Pigs were first domesticated from wild boars in the Near East and taken to Europe by early farmers, but a new genetic study shows that European farmers then domesticated local boars, which eventually supplanted the foreign animals.
Migrating farmers then completed the circle, taking the European animals to the Near East, where they supplanted the first domesticates, according to a report Monday in the Proceedings of the National Academy of Sciences. Today, descendants of those first Near Eastern pigs exist only in a few, isolated feral herds on islands including Cyprus and Corsica, France.
The findings provide support for the idea that the introduction of farming to Europe involved a migration of farmers from the Near East, taking their domestic plants, animals and distinctive pottery with them. Many researchers have argued that farming was brought to Europe through an exchange of culture that involved little physical movement, but these findings seem to make that scenario much less likely.
The pig study also shows clear evidence of two migration pathways from the Near East. Researchers have long debated which dominated; now it appears both were used.
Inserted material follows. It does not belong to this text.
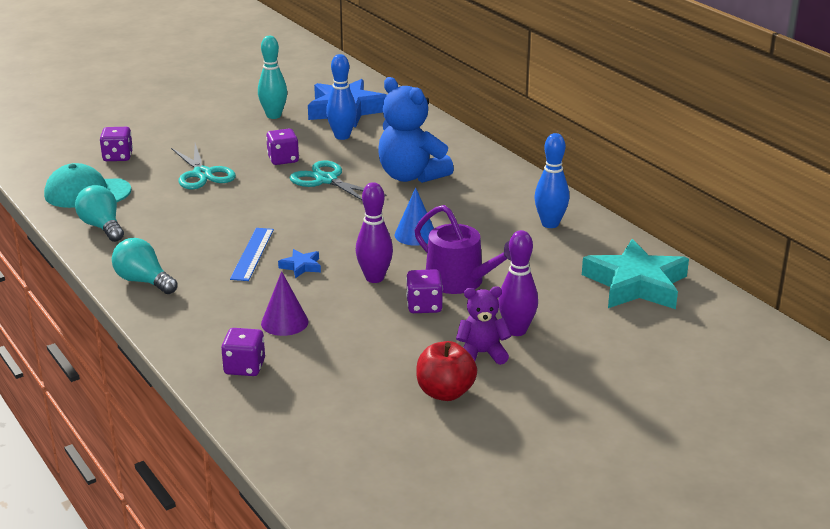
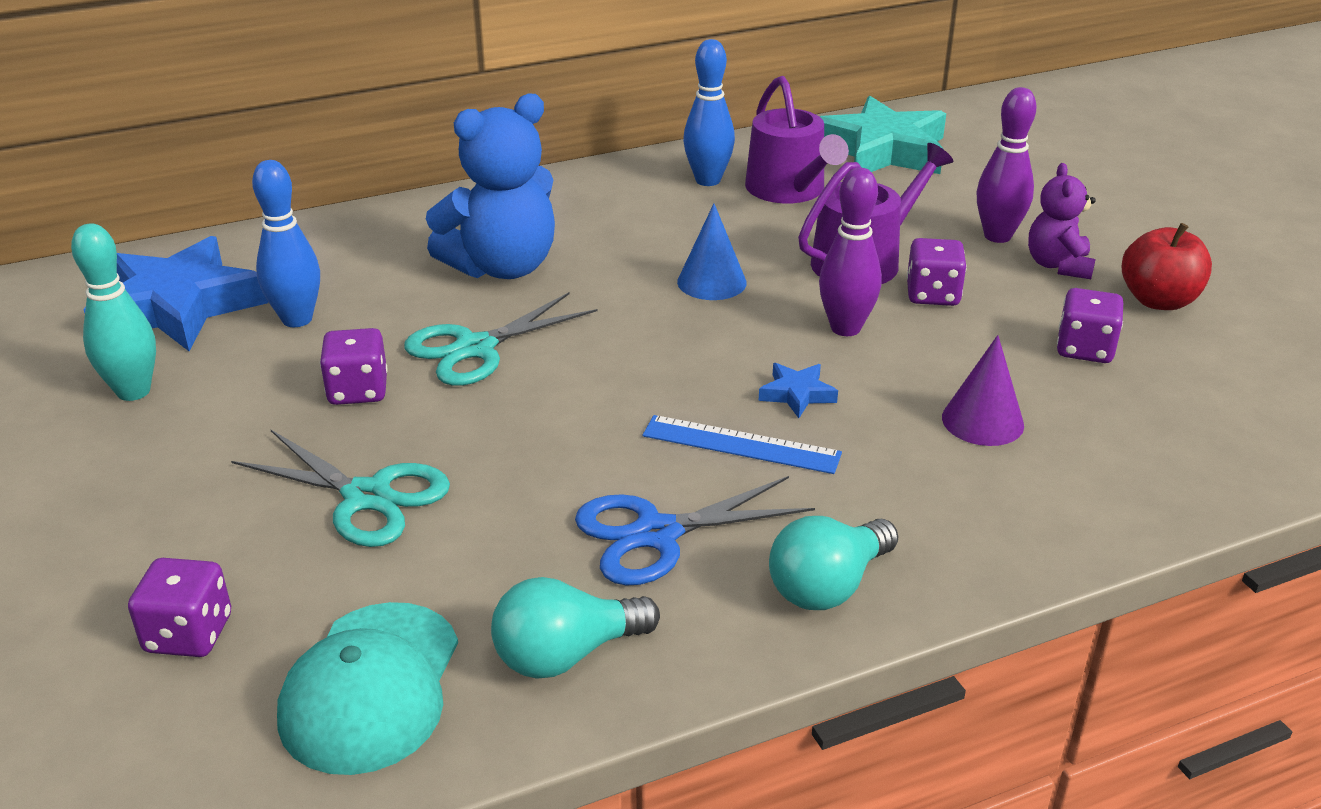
camera: 80 degrees left, 5 degrees up
turquoise scissors [171,143,236,189] -> turquoise scissors turned 45 degrees clockwise [231,429,450,547]
purple dice [221,328,265,376] -> purple dice moved to [1057,288,1123,363]
none -> blue scissors [575,476,815,586]
none -> purple watering can [745,76,849,203]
"The truth lies in a much more complex, much more nuanced picture," said archeologist Melinda A. Zeder of the Smithsonian National Museum of Natural History, who was not involved in the research. "This shows that people were able to evaluate new technologies and adapt them to their own use. It gives ancient people a lot more credit."
Archeologists have established that agriculture began about 10,000 years ago in the Near East. It spread rapidly west into and across Europe over the next 4,000 years, arriving in Britain about 4000 BC.
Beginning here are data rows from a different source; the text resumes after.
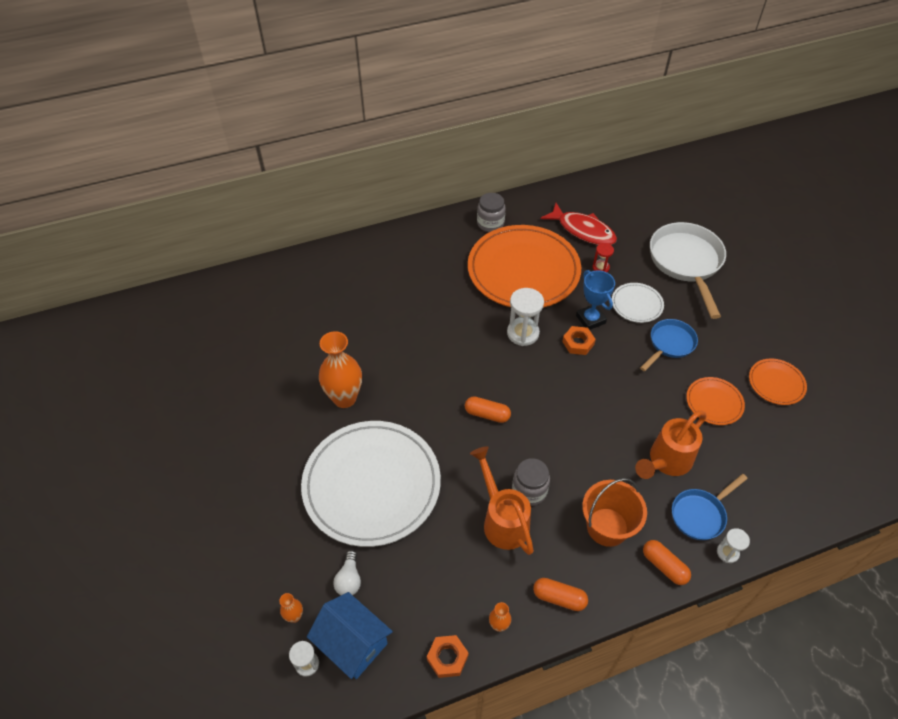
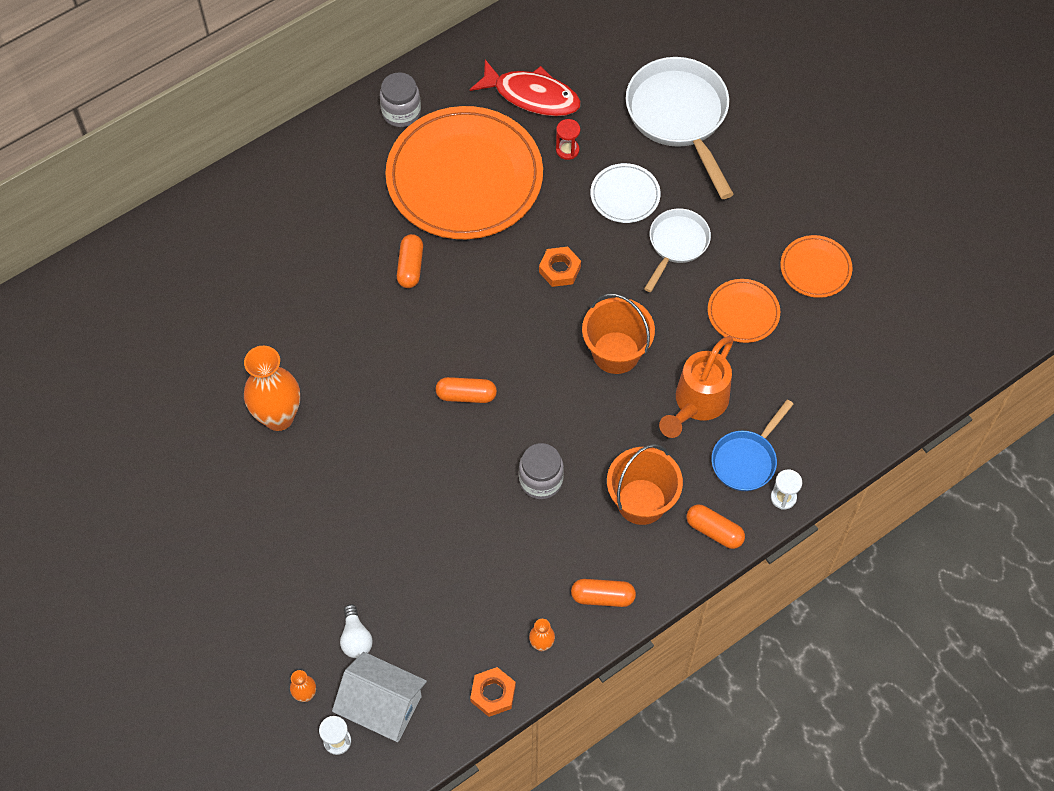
camera: 15 degrees left, 10 degrees up
white plate [301,421,441,547] -> none
blue house [307,592,393,679] -> white house [332,652,427,742]
orange watering can [470,446,534,555] -> none
white hourglass [507,288,544,346] -> none
blue trophy [576,270,615,330] -> none
blue pan [640,319,698,372] -> white pan [644,208,711,292]
none -> orange capsule [397,234,423,288]
none -> orange bucket [582,294,655,374]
Since no sheep or goats were indigenous to Europe, those were clearly brought to the continent after domestication elsewhere. Cows were indigenous, but a variety of evidence has shown that they were displaced by animals that were probably first domesticated in the Near East.
Pigs have a different history. Previous results by archeologist Greger Larson of Britain's Durham University have shown that the animals were independently domesticated at as many as nine sites around the world. Their relatively small size and portability enabled humans to take them on migrations, making the animals an excellent proxy for tracing human movements.
In the current study, Larson and his colleagues studied mitochondrial DNA from 323 modern and 221 ancient pig specimens.